# Example Train on All (ToA) Training Code

Sample code that, with *all* of the data provided, uses the appropriate data processing steps, trains a model, and then evaluates it using various metrics.

Data is split into a holdout set for evaluation after training, a test set for evaluation while training/fitting (may or may not be used that way, depending on the model), and finally a training set.

In [55]:
# Automatically reload external Python files
%load_ext autoreload
%autoreload 2

import pickle

import numpy as np
import pandas as pd
from sklearn.preprocessing import RobustScaler

from training import toa_data, calc_stats
from data_cleaning import DataCleaner
from models import models

The autoreload extension is already loaded. To reload it, use:
  %reload_ext autoreload


## Prep the data

In [56]:
# dep_var = "Log(Rmax)"
dep_var = "Log(Efficiency)"
cleaner = DataCleaner(RobustScaler(), dep_var)
(train_X, train_y), (test_X, test_y), (hold_X, hold_y) = toa_data(dep_var, cleaner)

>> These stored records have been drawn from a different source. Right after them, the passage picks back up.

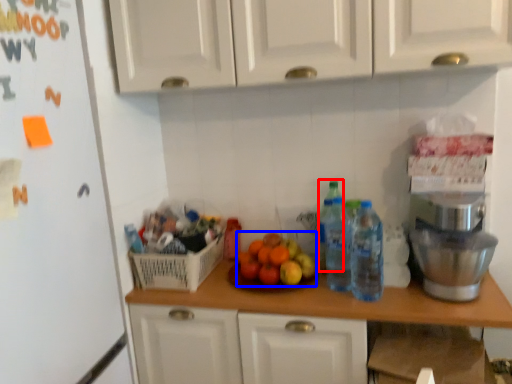
Question: Among these objects, which one is farthest to the camera, bottle (highlighted by a red box) or fruit (highlighted by a blue box)?

Choices:
 (A) bottle
 (B) fruit

Answer: (A)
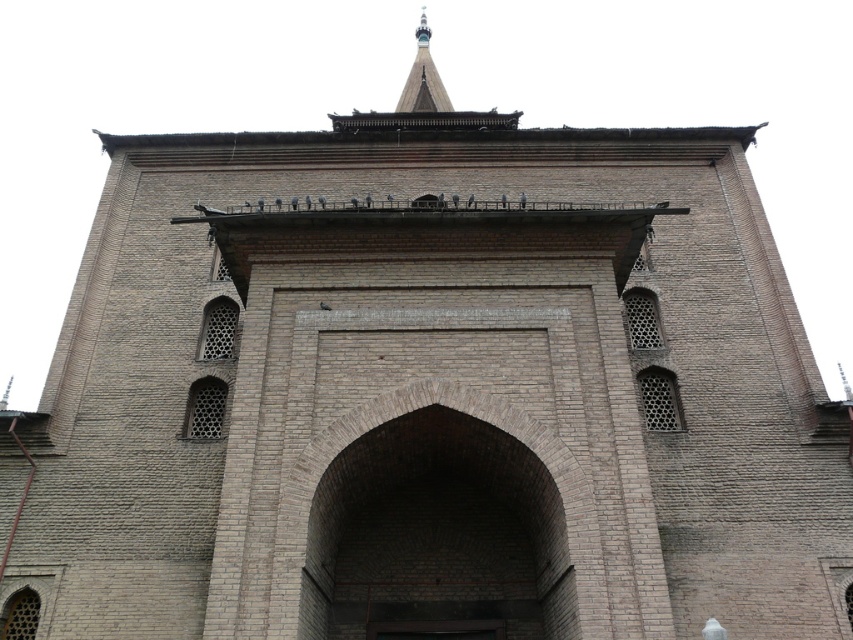
In the scene shown: You are an architect examining the brick structure. You notice the brick archway at center and the shiny silver spire at upper center. Based on their positions, which object is closer to the left edge of the structure?

The shiny silver spire at upper center is closer to the left edge of the structure because the brick archway at center is positioned on the right side of it.

You are standing in front of the traditional brick structure and want to enter the building. Which object should you approach first, the brick archway at center or the shiny silver spire at upper center?

You should approach the brick archway at center first because it is located below the shiny silver spire at upper center, making it accessible at ground level.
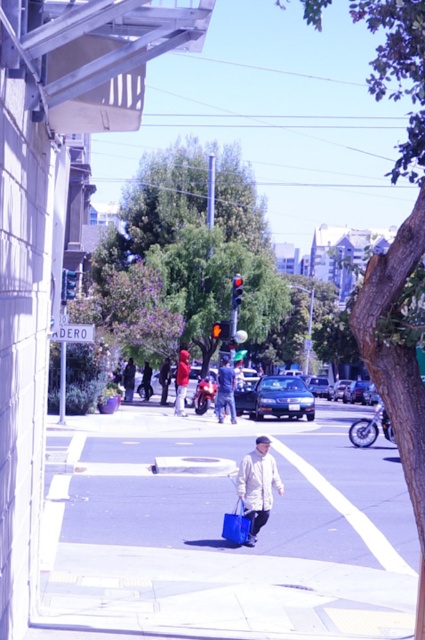
Question: Considering the relative positions of denim jacket at center and red fabric jacket at center in the image provided, where is denim jacket at center located with respect to red fabric jacket at center?

Choices:
 (A) left
 (B) right

Answer: (B)

Question: Based on their relative distances, which object is farther from the denim jacket at center?

Choices:
 (A) smooth concrete sidewalk at center
 (B) red fabric jacket at center
 (C) dark blue jeans at center

Answer: (C)

Question: From the image, what is the correct spatial relationship of smooth concrete sidewalk at center in relation to red fabric jacket at center?

Choices:
 (A) above
 (B) below

Answer: (B)

Question: Estimate the real-world distances between objects in this image. Which object is closer to the dark blue jeans at center?

Choices:
 (A) white matte coat at center
 (B) smooth concrete sidewalk at center
 (C) red fabric jacket at center

Answer: (C)

Question: Is the position of shiny blue sedan at center less distant than that of red fabric jacket at center?

Choices:
 (A) no
 (B) yes

Answer: (A)

Question: Which is farther from the white matte coat at center?

Choices:
 (A) smooth concrete sidewalk at center
 (B) denim jacket at center
 (C) dark blue jeans at center

Answer: (C)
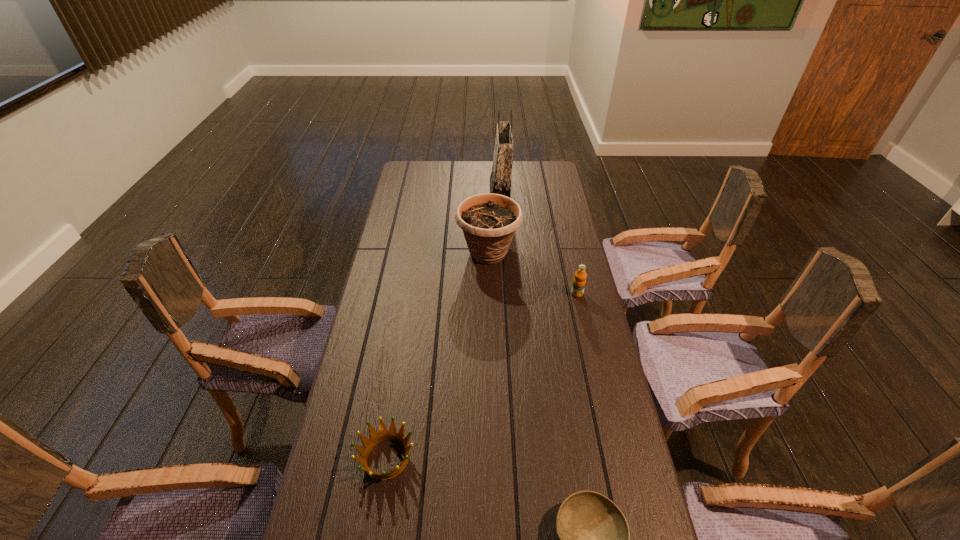
Locate an element on the screen. Image resolution: width=960 pixels, height=540 pixels. free space between the leftmost object and the orange juice is located at coordinates (482, 376).

Identify the location of free area in between the flowerpot and the second shortest object. (438, 355).

At what (x,y) coordinates should I click in order to perform the action: click on vacant point located between the second nearest object and the tallest object. Please return your answer as a coordinate pair (x, y). Looking at the image, I should click on (444, 325).

Where is `vacant space in between the fourth farthest object and the tallest object`? The height and width of the screenshot is (540, 960). vacant space in between the fourth farthest object and the tallest object is located at coordinates (444, 325).

Image resolution: width=960 pixels, height=540 pixels. Identify the location of object that is the third closest one to the orange juice. (593, 534).

This screenshot has height=540, width=960. In order to click on object that is the fourth nearest to the nearest object in this screenshot , I will do (x=500, y=179).

This screenshot has width=960, height=540. What are the coordinates of `free space that satisfies the following two spatial constraints: 1. on the front of the tallest object with the design; 2. on the front side of the fourth nearest object` in the screenshot? It's located at (504, 253).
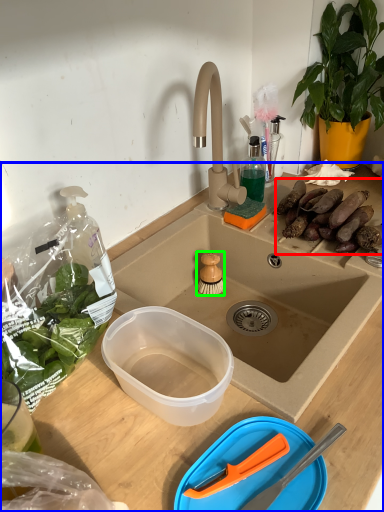
Question: Based on their relative distances, which object is nearer to food (highlighted by a red box)? Choose from desk (highlighted by a blue box) and brush (highlighted by a green box).

Choices:
 (A) desk
 (B) brush

Answer: (A)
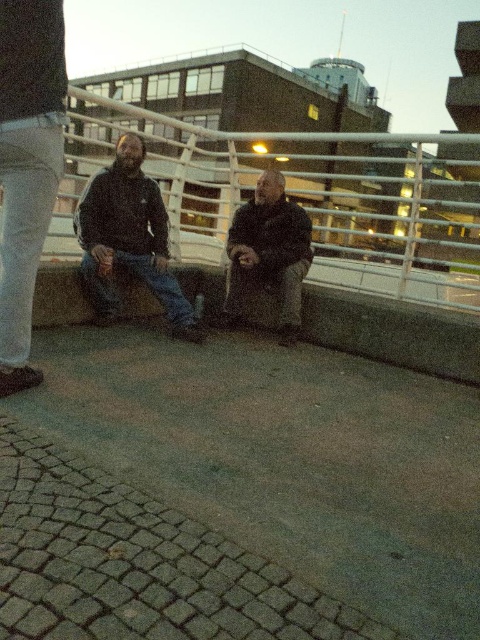
You are standing at the point marked as point (307, 195) in the image. What object are you facing?

The point (307, 195) corresponds to the white metal rail at center, so you are facing the white metal rail at center.

You are a photographer trying to capture a photo of the white metal rail at center and the dark gray sweater at center. Which object will appear taller in the final photo?

The white metal rail at center will appear taller in the photo because it is much taller than the dark gray sweater at center.

You are a photographer trying to capture a photo of the dark gray sweater at center and the denim at left. Which object should you focus on first if you want to ensure both are in focus, considering their heights?

The dark gray sweater at center is much taller than the denim at left, so you should focus on the dark gray sweater at center first to ensure both are in focus.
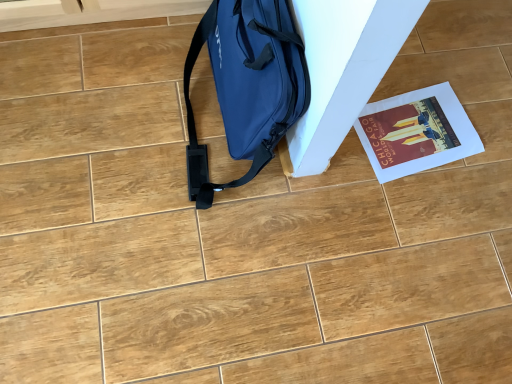
Question: From the image's perspective, is matte paper poster at lower right above or below matte blue bag at center-left?

Choices:
 (A) above
 (B) below

Answer: (B)

Question: From a real-world perspective, is matte paper poster at lower right above or below matte blue bag at center-left?

Choices:
 (A) above
 (B) below

Answer: (B)

Question: In the image, is matte paper poster at lower right on the left side or the right side of matte blue bag at center-left?

Choices:
 (A) left
 (B) right

Answer: (B)

Question: From a real-world perspective, relative to matte paper poster at lower right, is matte blue bag at center-left vertically above or below?

Choices:
 (A) below
 (B) above

Answer: (B)

Question: In terms of width, does matte blue bag at center-left look wider or thinner when compared to matte paper poster at lower right?

Choices:
 (A) wide
 (B) thin

Answer: (B)

Question: Based on their sizes in the image, would you say matte blue bag at center-left is bigger or smaller than matte paper poster at lower right?

Choices:
 (A) small
 (B) big

Answer: (B)

Question: Is matte blue bag at center-left taller or shorter than matte paper poster at lower right?

Choices:
 (A) tall
 (B) short

Answer: (A)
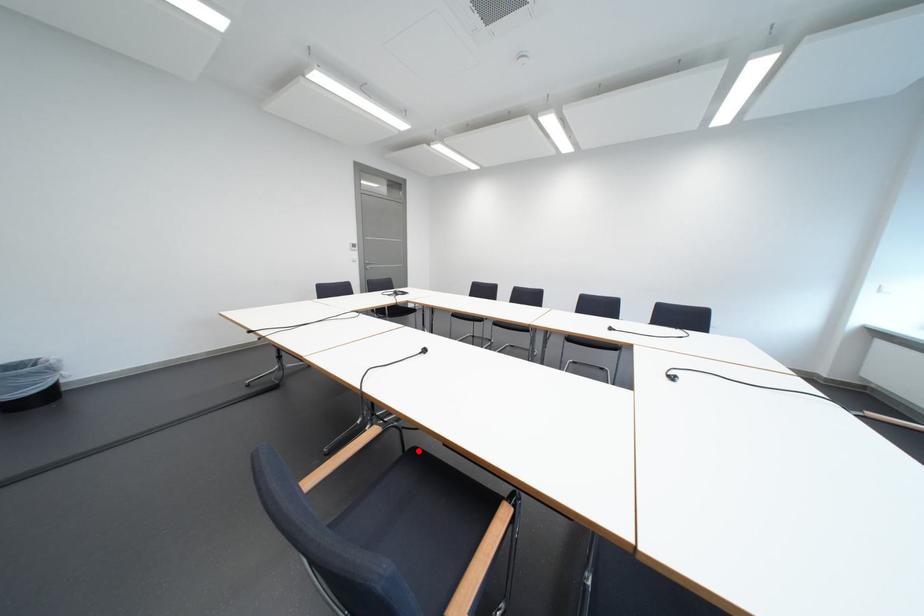
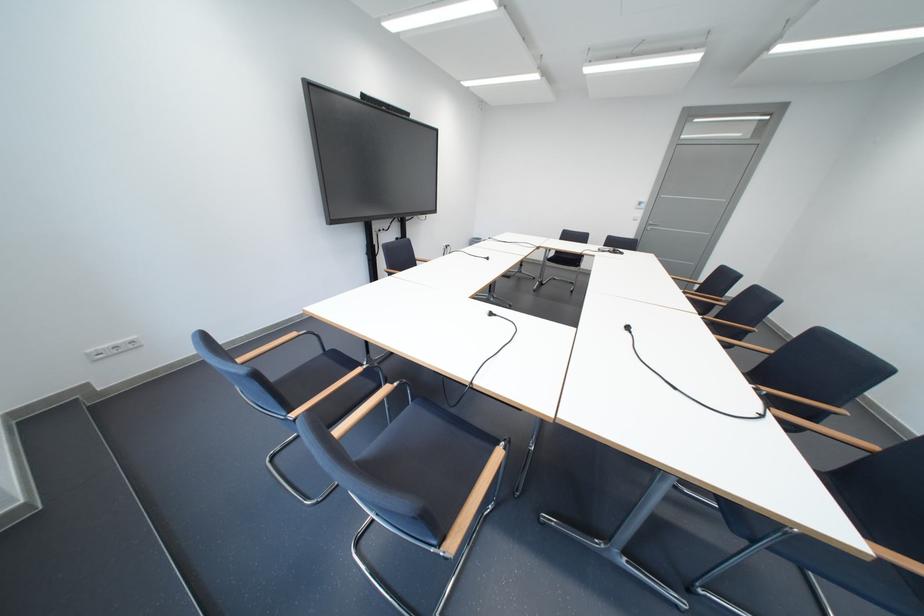
Question: I am providing you with two images of the same scene from different viewpoints. A red point is marked on the first image. Is the red point's position out of view in image 2?

Choices:
 (A) Yes
 (B) No

Answer: (A)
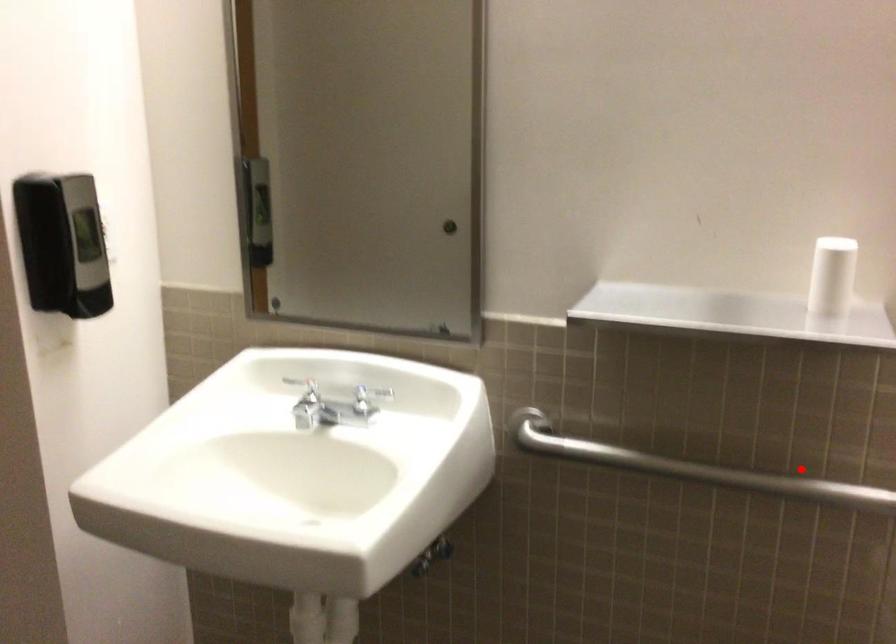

Unknown processor: 'NEC', full name: 'NEC  3.200GHz' @ Earth Simulator, 2009
Unknown processor: 'NEC', full name: 'NEC  3.200GHz' @ Earth Simulator, 2009
Unknown processor: 'NEC', full name: 'NEC  3.200GHz' @ Earth Simulator, 2009
Unknown processor: 'NEC', full name: 'NEC  3.200GHz' @ Earth Simulator, 2009
Unknown processor: 'NEC', full name: 'NEC  3.20GHz' @ Earth Simulator, 2009
Unknown processor: 'Xeon EM64T', full name: 'Xeon EM64T  3.60GHz' @ Thunderbird, 2006
Filtered duplicates to go from 5332 rows to 1530


In [21]:
# Save preprocessor if desired
pickle.dump(cleaner, open("preprocessor.pkl", "wb"))


## Fit the model

In [57]:
model = models["svr_2"]
model.fit(train_X, train_y)


SVR(cache_size=700, kernel='poly')

In [23]:
# Save the model if desired
pickle.dump(model, open("model.pkl", "wb"))


## Measure performance

In [None]:
# Testing score
pred_y = model.predict(test_X)
calc_stats(test_y, pred_y, prefix="Testing")

print()

# Holdout score
pred_y = model.predict(hold_X)
calc_stats(hold_y, pred_y, prefix="Holdout")


## Try cross validation for additional data

It only makes sense when using ToA, because random train/test splits that do not respect time would violate ToP.

In [53]:
from sklearn.metrics import r2_score

from kfold import cross_validate

non_holdout_X = pd.concat([train_X, test_X], ignore_index=True)
non_holdout_y = pd.concat([train_y, test_y], ignore_index=True)

r2, best = cross_validate(model, non_holdout_X, non_holdout_y, scoring=r2_score, cv=10)


In [54]:
r2, best

(array([0.77709742, 0.70812389, 0.87638093, 0.74226829, 0.82012622,
        0.88306558, 0.80476139, 0.77750221, 0.7868041 , 0.79835992]),
 DNN1())